* **Brief**
Could you reproduce, word for word, the lines of the listing below from the line with "ROYAL ROSE ELIXIR" to the line with "användarvänlig service. Cookies", including both of those lines?

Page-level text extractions
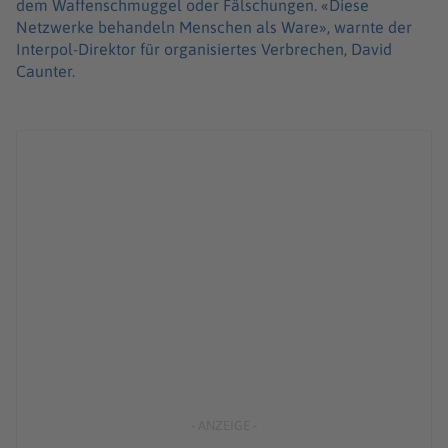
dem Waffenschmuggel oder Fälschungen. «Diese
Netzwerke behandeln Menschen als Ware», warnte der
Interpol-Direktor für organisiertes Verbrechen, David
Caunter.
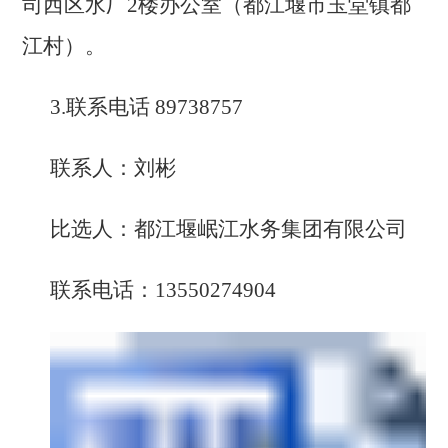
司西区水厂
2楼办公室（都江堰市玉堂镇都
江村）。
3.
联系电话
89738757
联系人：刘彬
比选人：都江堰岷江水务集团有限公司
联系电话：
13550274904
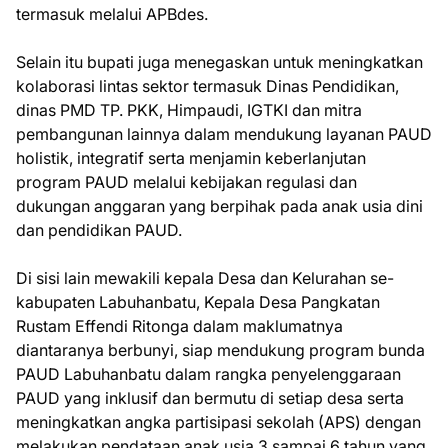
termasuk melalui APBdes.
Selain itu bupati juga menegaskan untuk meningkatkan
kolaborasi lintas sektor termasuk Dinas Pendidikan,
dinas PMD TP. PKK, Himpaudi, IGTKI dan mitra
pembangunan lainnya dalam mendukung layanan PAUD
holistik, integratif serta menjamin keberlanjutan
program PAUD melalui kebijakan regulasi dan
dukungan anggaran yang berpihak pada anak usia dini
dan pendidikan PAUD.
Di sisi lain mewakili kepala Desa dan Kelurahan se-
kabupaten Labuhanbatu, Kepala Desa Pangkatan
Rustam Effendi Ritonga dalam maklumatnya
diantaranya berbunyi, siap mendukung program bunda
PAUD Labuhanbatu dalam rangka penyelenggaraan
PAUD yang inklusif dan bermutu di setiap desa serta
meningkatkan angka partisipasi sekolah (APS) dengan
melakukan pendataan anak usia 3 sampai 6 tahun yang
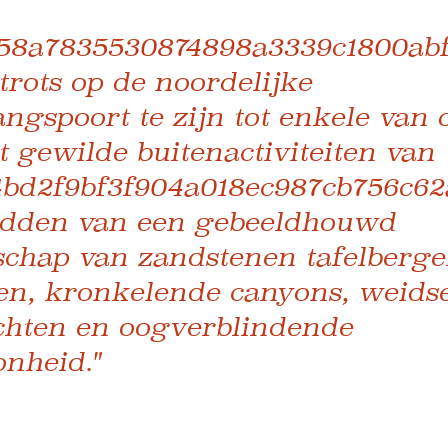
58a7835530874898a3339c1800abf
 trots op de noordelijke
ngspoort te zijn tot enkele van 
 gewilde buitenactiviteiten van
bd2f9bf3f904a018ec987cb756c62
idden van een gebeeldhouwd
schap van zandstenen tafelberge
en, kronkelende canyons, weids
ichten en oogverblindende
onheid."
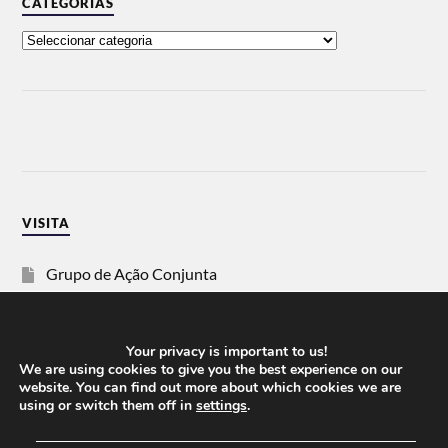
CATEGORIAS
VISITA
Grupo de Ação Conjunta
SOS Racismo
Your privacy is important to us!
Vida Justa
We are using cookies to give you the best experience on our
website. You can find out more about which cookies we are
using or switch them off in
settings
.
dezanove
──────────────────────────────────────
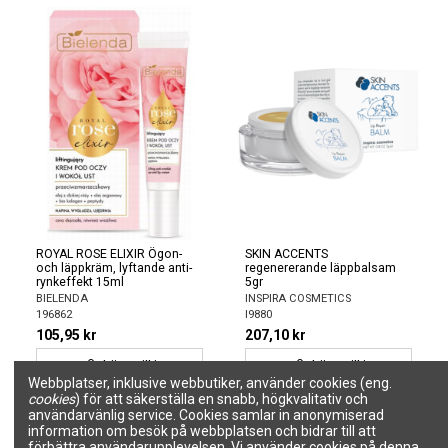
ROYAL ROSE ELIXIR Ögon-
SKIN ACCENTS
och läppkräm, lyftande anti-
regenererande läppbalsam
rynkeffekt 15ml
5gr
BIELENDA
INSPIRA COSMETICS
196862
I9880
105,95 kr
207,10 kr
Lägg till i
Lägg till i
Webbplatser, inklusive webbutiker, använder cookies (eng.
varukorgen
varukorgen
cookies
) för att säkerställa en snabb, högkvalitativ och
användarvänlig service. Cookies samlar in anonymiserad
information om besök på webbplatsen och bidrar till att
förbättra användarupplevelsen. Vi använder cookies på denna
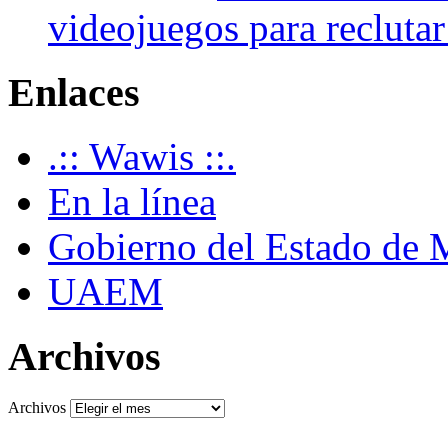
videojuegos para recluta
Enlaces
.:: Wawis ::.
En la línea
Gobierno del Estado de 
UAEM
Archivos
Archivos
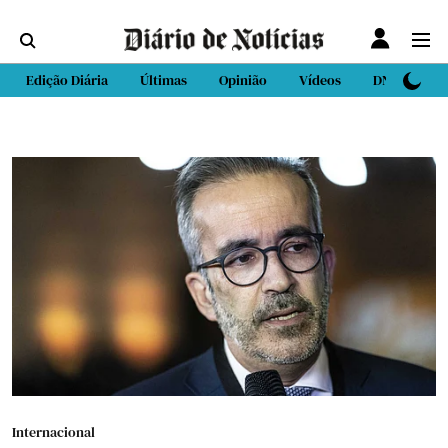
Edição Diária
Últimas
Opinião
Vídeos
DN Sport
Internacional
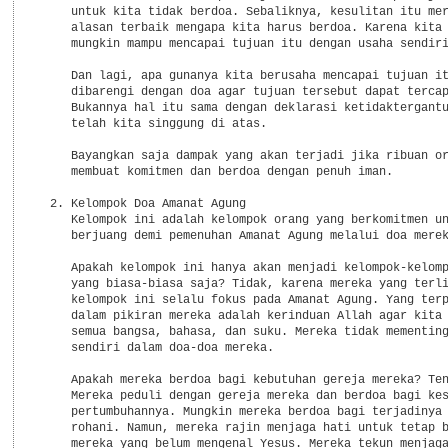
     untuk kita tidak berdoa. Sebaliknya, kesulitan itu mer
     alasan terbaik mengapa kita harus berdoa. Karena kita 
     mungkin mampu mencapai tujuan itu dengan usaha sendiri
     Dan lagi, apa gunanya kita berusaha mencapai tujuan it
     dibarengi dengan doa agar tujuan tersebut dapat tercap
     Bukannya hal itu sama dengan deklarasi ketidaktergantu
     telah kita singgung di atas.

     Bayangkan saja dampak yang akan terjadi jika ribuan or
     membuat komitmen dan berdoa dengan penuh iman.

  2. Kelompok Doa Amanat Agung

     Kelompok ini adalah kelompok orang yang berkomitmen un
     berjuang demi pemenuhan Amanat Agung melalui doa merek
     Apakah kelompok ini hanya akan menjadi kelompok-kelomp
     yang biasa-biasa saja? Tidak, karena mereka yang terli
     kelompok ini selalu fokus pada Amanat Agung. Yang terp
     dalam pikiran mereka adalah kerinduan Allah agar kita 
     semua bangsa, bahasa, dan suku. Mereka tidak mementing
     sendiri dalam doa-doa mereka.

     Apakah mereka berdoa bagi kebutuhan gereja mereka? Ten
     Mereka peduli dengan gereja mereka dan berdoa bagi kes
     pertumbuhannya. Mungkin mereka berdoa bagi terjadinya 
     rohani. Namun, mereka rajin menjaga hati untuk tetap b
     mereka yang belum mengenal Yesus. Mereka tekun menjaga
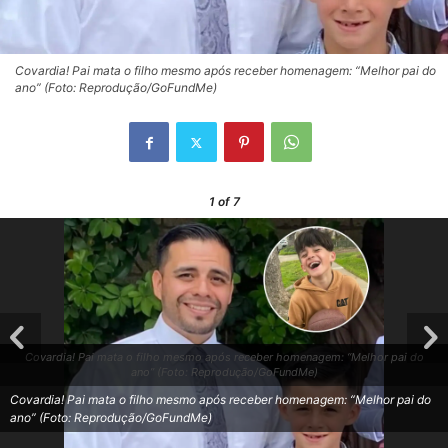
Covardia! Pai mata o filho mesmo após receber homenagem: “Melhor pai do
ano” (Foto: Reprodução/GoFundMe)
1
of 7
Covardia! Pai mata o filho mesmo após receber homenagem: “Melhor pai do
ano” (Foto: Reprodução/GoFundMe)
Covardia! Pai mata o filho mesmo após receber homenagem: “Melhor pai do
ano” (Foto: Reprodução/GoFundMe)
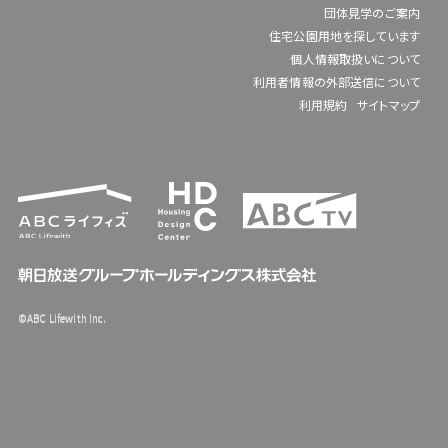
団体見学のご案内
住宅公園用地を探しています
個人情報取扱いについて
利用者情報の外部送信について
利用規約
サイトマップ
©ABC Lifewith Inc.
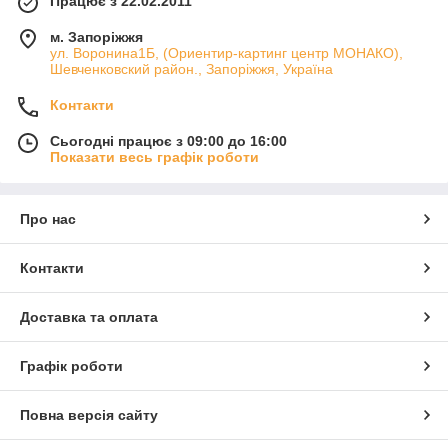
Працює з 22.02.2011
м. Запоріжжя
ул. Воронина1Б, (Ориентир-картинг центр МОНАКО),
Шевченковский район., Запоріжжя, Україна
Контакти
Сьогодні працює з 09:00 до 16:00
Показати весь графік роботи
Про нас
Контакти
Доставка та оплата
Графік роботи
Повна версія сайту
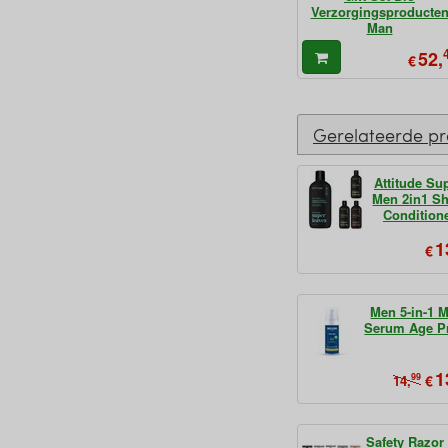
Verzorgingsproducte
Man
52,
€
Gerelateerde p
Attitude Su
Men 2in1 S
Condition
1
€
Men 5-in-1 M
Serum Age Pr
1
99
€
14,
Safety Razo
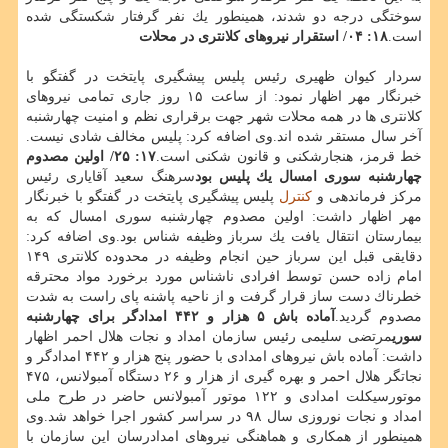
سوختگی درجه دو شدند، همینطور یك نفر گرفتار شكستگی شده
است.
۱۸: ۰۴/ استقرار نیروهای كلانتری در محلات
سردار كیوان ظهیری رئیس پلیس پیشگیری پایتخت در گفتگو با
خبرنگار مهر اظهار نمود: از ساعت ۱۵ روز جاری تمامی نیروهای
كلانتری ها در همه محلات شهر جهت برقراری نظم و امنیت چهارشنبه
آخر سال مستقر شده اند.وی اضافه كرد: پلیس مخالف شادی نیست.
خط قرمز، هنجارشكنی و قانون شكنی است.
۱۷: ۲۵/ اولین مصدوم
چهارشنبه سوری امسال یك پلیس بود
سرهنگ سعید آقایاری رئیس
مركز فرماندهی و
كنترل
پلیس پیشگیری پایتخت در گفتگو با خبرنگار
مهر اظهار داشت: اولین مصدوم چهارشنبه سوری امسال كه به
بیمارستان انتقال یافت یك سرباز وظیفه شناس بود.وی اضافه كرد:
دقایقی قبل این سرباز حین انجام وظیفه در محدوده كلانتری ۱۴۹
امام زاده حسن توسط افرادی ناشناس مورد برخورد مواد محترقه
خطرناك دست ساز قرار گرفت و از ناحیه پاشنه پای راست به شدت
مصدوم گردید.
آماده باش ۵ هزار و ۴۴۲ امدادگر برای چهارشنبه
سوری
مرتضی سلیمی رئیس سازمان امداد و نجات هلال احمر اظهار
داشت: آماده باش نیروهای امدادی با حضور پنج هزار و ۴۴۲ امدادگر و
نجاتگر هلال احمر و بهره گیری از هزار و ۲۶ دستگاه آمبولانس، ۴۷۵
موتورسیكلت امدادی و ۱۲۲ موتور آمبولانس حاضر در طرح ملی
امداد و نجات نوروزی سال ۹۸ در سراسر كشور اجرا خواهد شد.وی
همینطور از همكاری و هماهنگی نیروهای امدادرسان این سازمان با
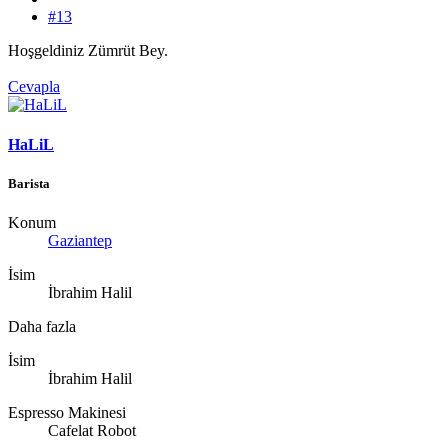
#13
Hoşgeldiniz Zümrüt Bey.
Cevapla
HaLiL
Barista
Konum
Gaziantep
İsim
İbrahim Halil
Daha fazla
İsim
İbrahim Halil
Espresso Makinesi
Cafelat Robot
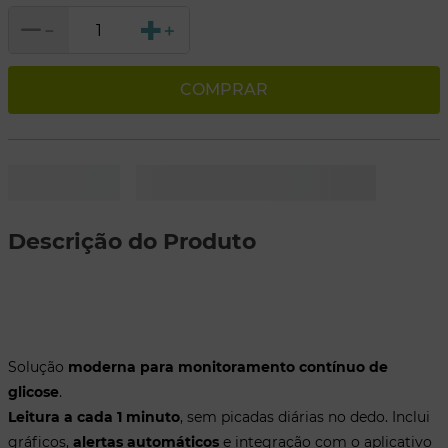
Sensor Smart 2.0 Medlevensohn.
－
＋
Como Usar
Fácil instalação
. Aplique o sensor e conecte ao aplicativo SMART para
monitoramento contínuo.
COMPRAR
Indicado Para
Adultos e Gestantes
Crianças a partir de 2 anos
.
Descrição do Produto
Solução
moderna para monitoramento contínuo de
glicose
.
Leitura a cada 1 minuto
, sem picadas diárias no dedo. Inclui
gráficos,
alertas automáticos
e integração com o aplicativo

* **Solution**
ROYAL ROSE ELIXIR Ögon-
SKIN ACCENTS
och läppkräm, lyftande anti-
regenererande läppbalsam
rynkeffekt 15ml
5gr
BIELENDA
INSPIRA COSMETICS
196862
I9880
105,95 kr
207,10 kr
Lägg till i
Lägg till i
Webbplatser, inklusive webbutiker, använder cookies (eng.
varukorgen
varukorgen
cookies
) för att säkerställa en snabb, högkvalitativ och
användarvänlig service. Cookies samlar in anonymiserad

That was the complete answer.